Tren "Sunat Perempuan": Antara Budaya, Agama, dan Perspektif Kesehatan Modern
Dari Sisi Budaya dan Agama: Bagi sebagian masyarakat, sunat perempuan adalah bagian dari tradisi dan interpretasi keagamaan yang diyakini dapat "membersihkan" atau mengontrol nafsu. Praktik ini seringkali dilakukan sebagai bentuk ketaatan pada nilai-nilai leluhur.
Dari Sisi Kesehatan dan Hak Asasi: Organisasi Kesehatan Dunia (WHO) dengan tegas menyatakan FGM/C sebagai pelanggaran hak asasi manusia dan tidak memiliki manfaat kesehatan sama sekali. Praktik ini justru dapat menimbulkan dampak buruk jangka pendek (nyeri hebat, pendarahan, infeksi) dan jangka panjang (masalah berkemih, disfungsi seksual, komplikasi saat melahirkan, trauma psikologis).

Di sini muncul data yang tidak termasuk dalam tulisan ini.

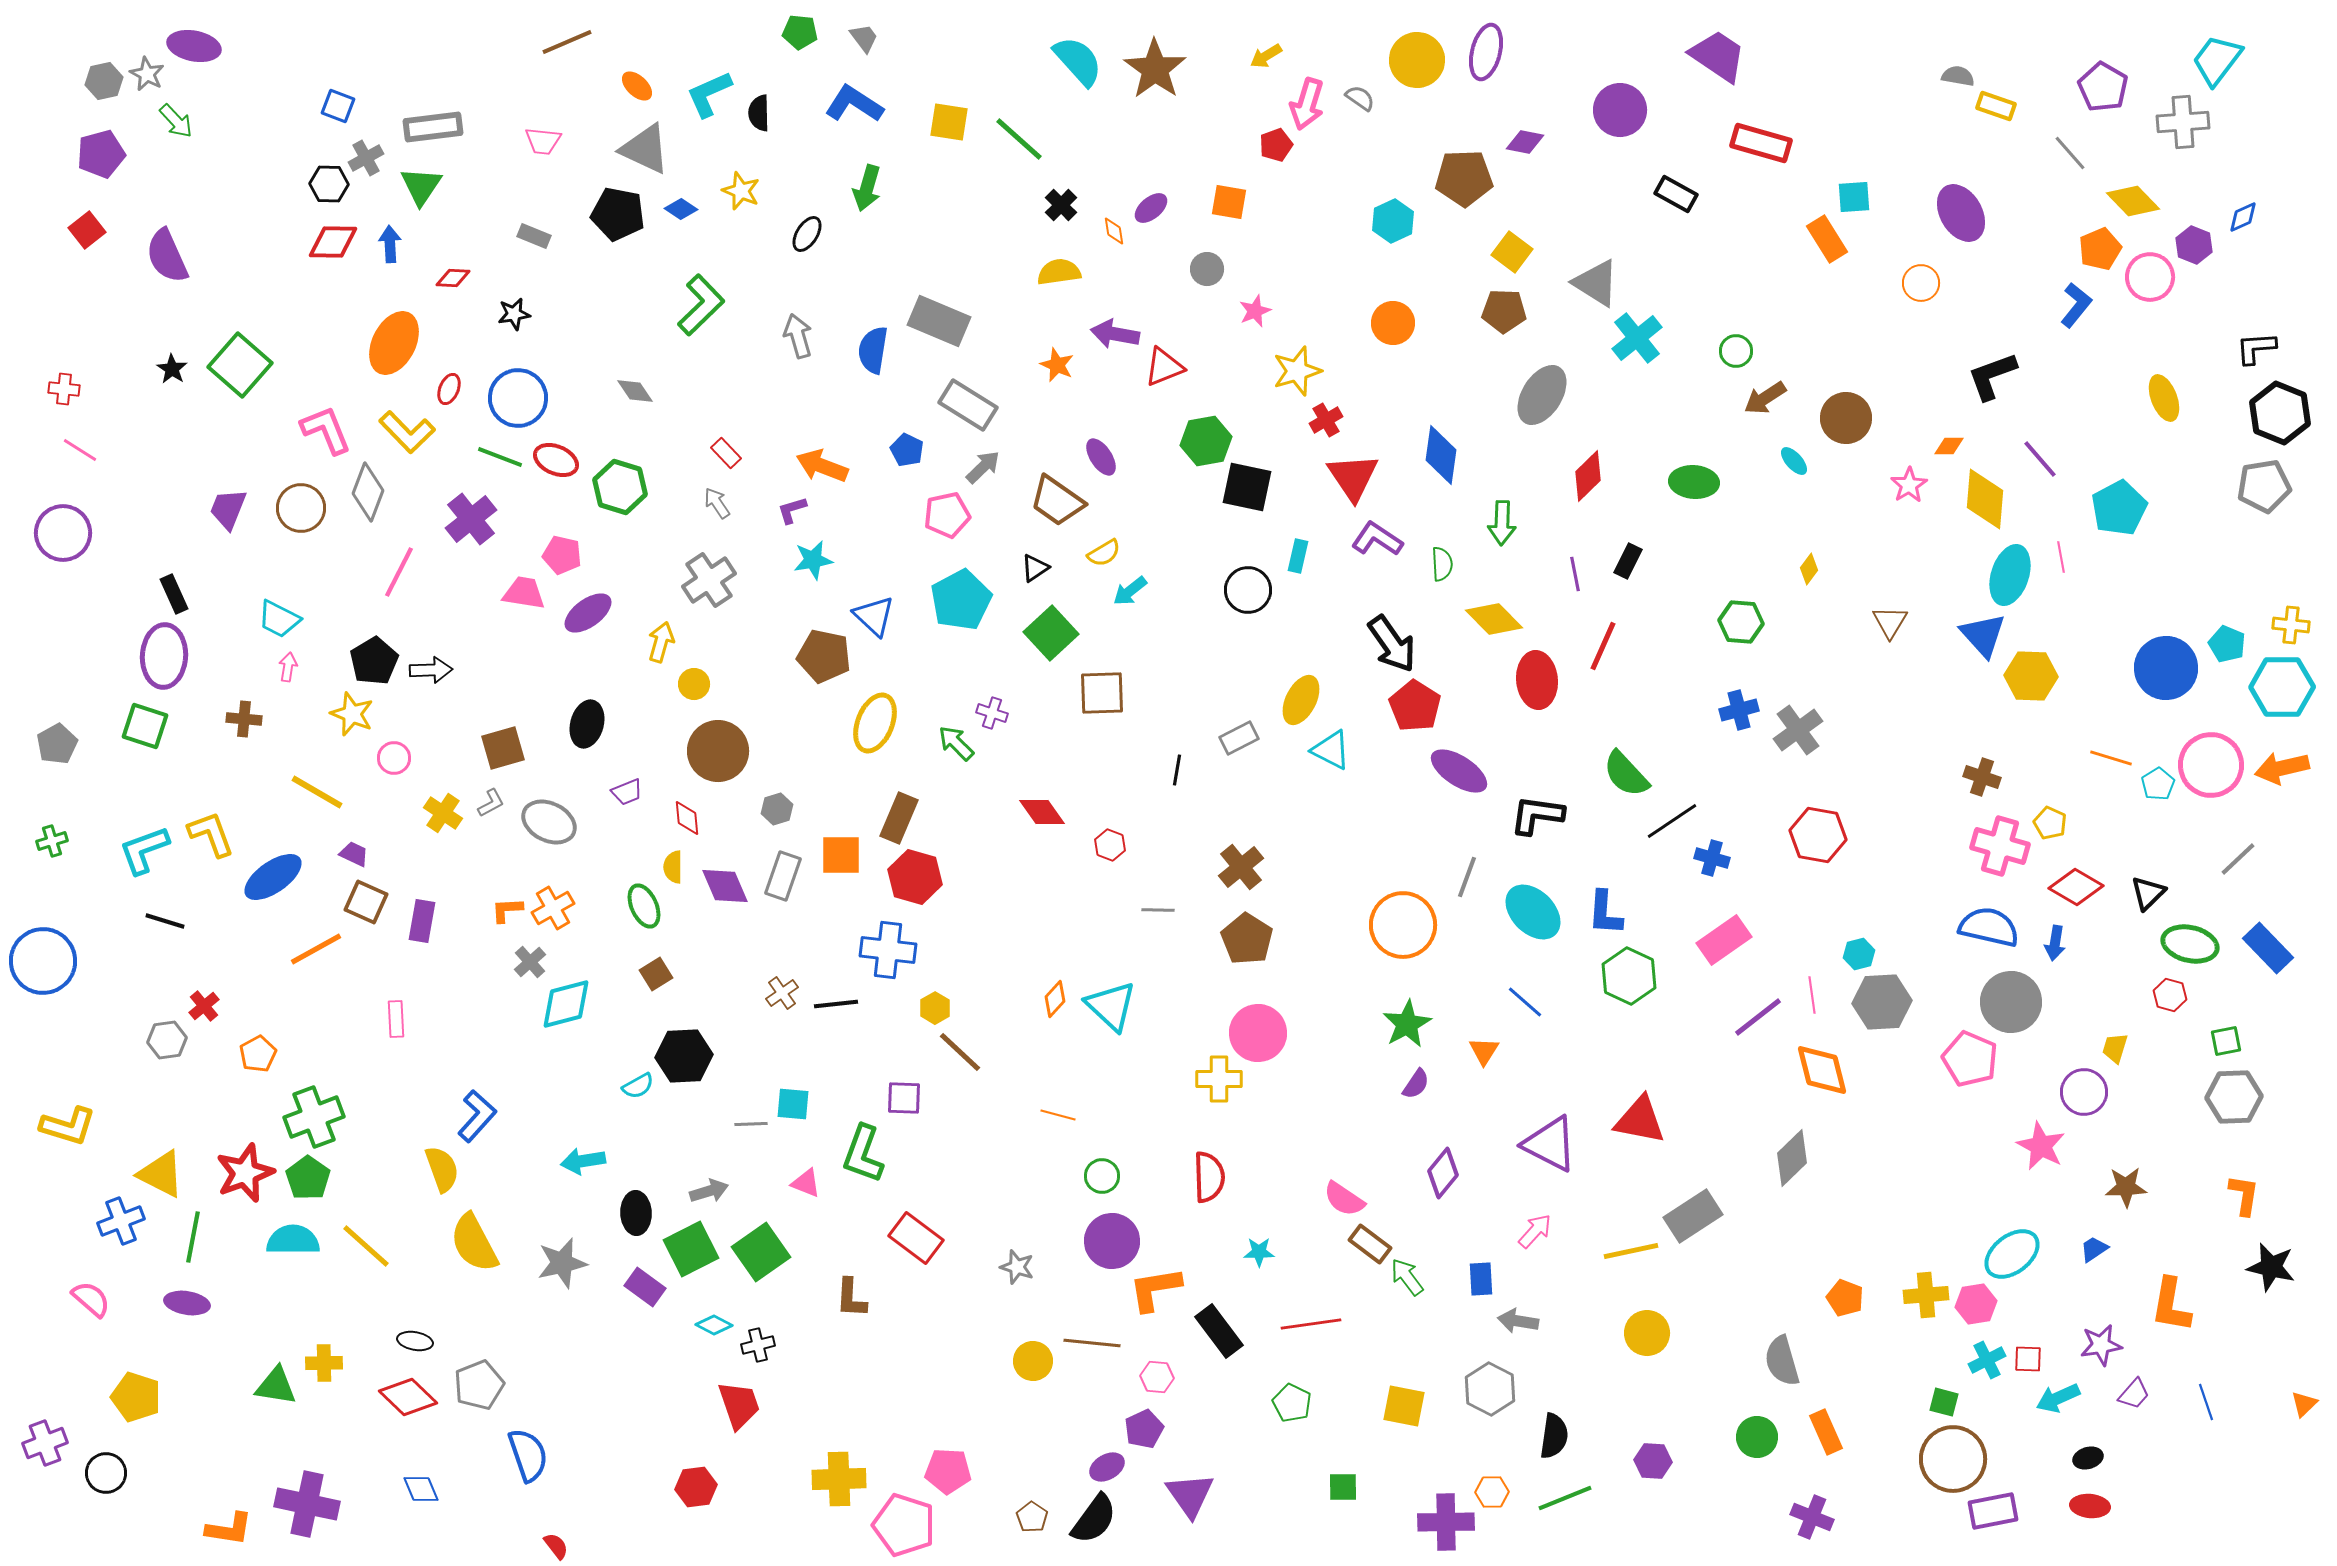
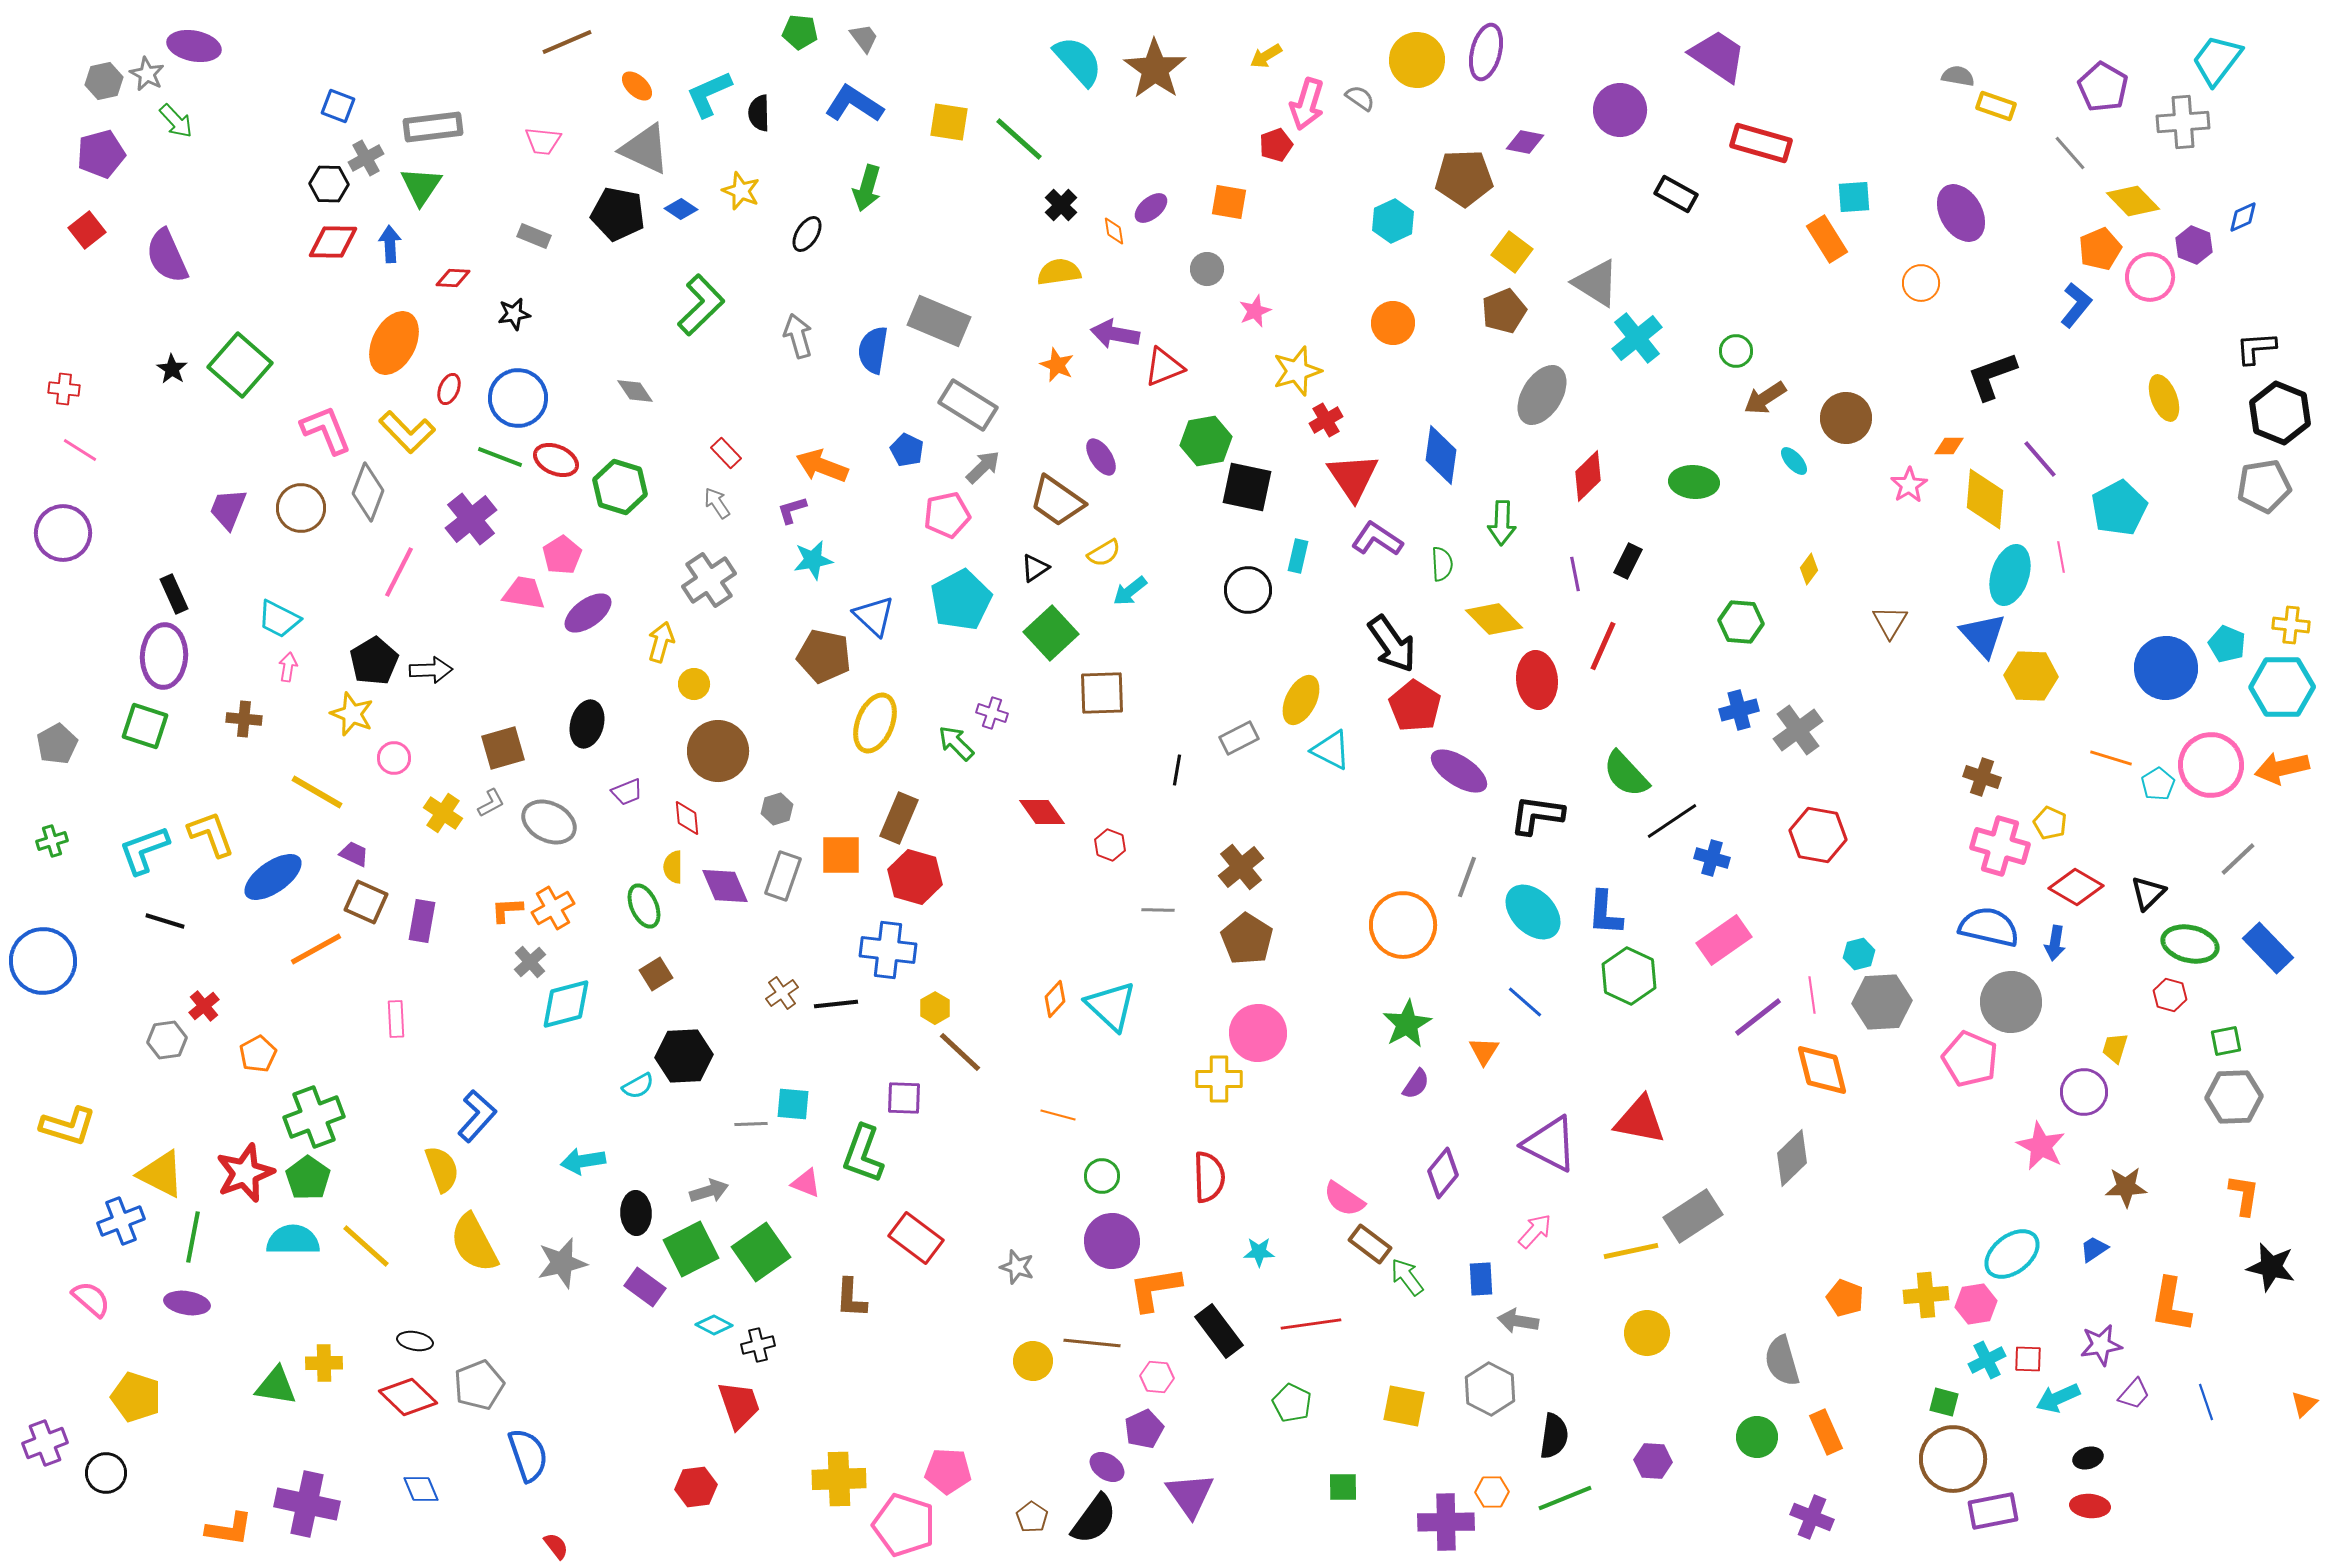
brown pentagon at (1504, 311): rotated 24 degrees counterclockwise
pink pentagon at (562, 555): rotated 27 degrees clockwise
purple ellipse at (1107, 1467): rotated 64 degrees clockwise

Perdebatan di Ranah Publik: Perdebatan utama terletak pada bentuk "sunat" yang dilakukan. Ada yang mendefinisikannya hanya sebagai simbolis (menggores kulit klitoris tanpa melukai), sementara yang lain tetap menganggapnya sebagai bentuk kekerasan terhadap perempuan. Kementerian Kesehatan RI sendiri telah mengeluarkan regulasi yang melarang praktik sunat perempuan yang bersifat melukai, namun pelarangan ini sulit diimplementasikan karena kuatnya akar budaya.
Edukasi yang komprehensif dari tenaga kesehatan, pemimpin agama, dan komunitas dinilai sebagai kunci untuk mengubah persepsi masyarakat dan melindungi anak perempuan dari praktik yang berisiko ini.